> **Work required**
In the listing below, find the line holding "wall art: none [679,128,730,194]" and the line holding "terrarium: none [730,644,833,747]". Write out those two lines and all lines between, exactly, and nothing more.
--- Available data Enclosed Below ---
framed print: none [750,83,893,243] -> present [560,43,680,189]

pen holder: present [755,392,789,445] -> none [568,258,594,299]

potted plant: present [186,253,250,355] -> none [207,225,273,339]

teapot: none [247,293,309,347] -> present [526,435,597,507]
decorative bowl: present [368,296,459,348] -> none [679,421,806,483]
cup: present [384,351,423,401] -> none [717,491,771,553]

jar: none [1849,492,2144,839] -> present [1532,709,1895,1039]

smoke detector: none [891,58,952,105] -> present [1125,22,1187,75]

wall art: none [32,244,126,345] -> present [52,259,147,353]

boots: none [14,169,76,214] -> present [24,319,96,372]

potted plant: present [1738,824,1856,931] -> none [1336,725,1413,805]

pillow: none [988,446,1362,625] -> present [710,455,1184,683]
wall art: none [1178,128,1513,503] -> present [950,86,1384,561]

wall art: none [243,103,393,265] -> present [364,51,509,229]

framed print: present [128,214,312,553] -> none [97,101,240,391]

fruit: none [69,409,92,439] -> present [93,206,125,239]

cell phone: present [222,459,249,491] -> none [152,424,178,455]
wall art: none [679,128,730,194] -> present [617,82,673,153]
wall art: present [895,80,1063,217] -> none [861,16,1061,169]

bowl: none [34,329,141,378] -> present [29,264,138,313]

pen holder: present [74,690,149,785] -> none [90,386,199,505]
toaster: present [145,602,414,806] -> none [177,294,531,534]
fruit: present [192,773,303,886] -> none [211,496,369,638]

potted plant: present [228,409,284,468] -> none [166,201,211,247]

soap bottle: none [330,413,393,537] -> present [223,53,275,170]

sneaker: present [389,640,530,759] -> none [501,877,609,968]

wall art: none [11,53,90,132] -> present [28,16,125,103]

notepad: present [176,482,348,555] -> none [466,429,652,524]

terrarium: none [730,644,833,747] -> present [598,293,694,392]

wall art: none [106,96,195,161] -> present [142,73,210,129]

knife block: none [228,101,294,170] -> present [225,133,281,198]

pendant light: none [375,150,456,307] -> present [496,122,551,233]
--- End of Enclosed Available data ---
> **Reply**
wall art: none [679,128,730,194] -> present [617,82,673,153]
wall art: present [895,80,1063,217] -> none [861,16,1061,169]

bowl: none [34,329,141,378] -> present [29,264,138,313]

pen holder: present [74,690,149,785] -> none [90,386,199,505]
toaster: present [145,602,414,806] -> none [177,294,531,534]
fruit: present [192,773,303,886] -> none [211,496,369,638]

potted plant: present [228,409,284,468] -> none [166,201,211,247]

soap bottle: none [330,413,393,537] -> present [223,53,275,170]

sneaker: present [389,640,530,759] -> none [501,877,609,968]

wall art: none [11,53,90,132] -> present [28,16,125,103]

notepad: present [176,482,348,555] -> none [466,429,652,524]

terrarium: none [730,644,833,747] -> present [598,293,694,392]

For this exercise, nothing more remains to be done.